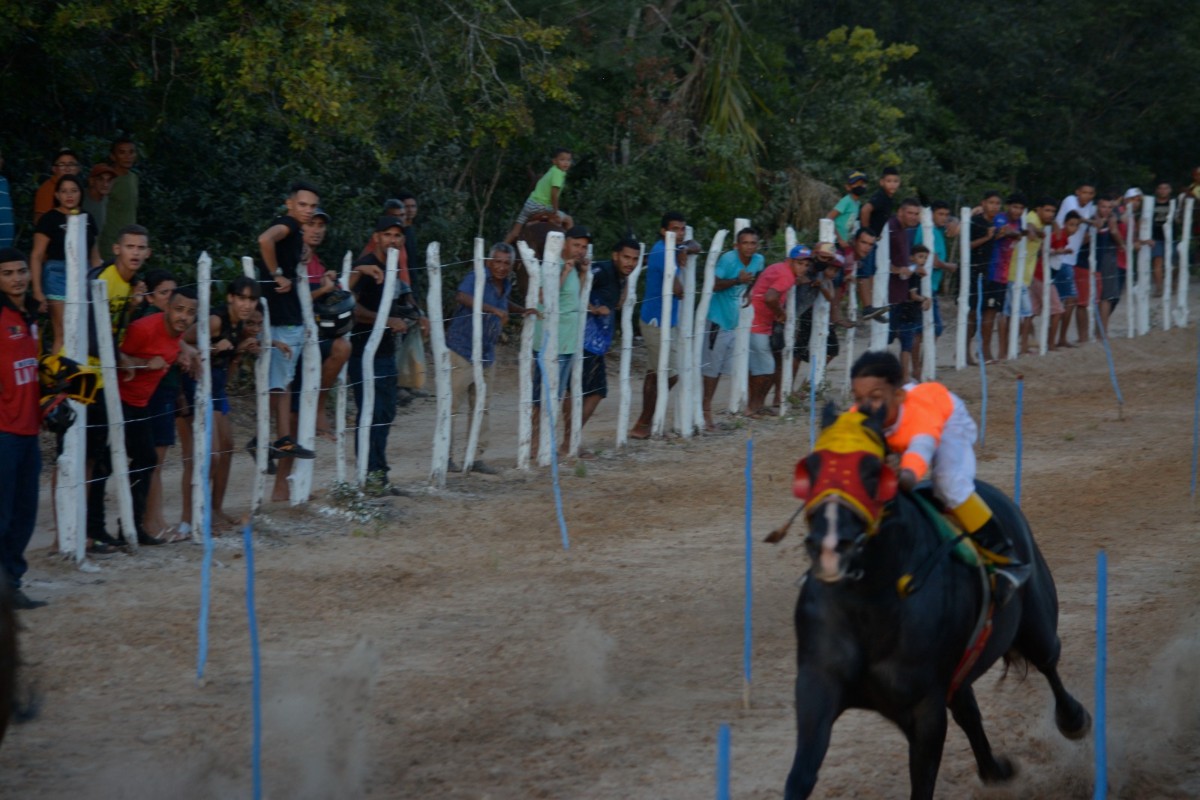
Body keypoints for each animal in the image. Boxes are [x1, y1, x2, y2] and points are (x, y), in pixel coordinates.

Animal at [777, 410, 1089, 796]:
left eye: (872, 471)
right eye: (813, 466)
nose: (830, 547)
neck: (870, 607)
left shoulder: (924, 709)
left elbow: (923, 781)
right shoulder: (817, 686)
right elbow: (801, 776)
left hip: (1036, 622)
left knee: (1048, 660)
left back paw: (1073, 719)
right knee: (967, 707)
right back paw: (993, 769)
::::::
* _PROBLEM DETAILS_
From the material above, set down each entry exactly, but exclude the pictures.

* _RESULT_
Body keypoints for each animal in the image. Boxes are [x1, y1, x2, y2] and points are (x, y), in pixel coordinates.

Animal at [777, 410, 1089, 796]:
left eye: (872, 471)
right eye: (813, 466)
nose: (830, 547)
neck: (870, 607)
left shoulder: (924, 709)
left elbow: (923, 781)
right shoulder: (817, 686)
right elbow: (801, 776)
left hip: (1036, 622)
left knee: (1048, 660)
left back paw: (1073, 719)
right knee: (967, 707)
right back paw: (993, 769)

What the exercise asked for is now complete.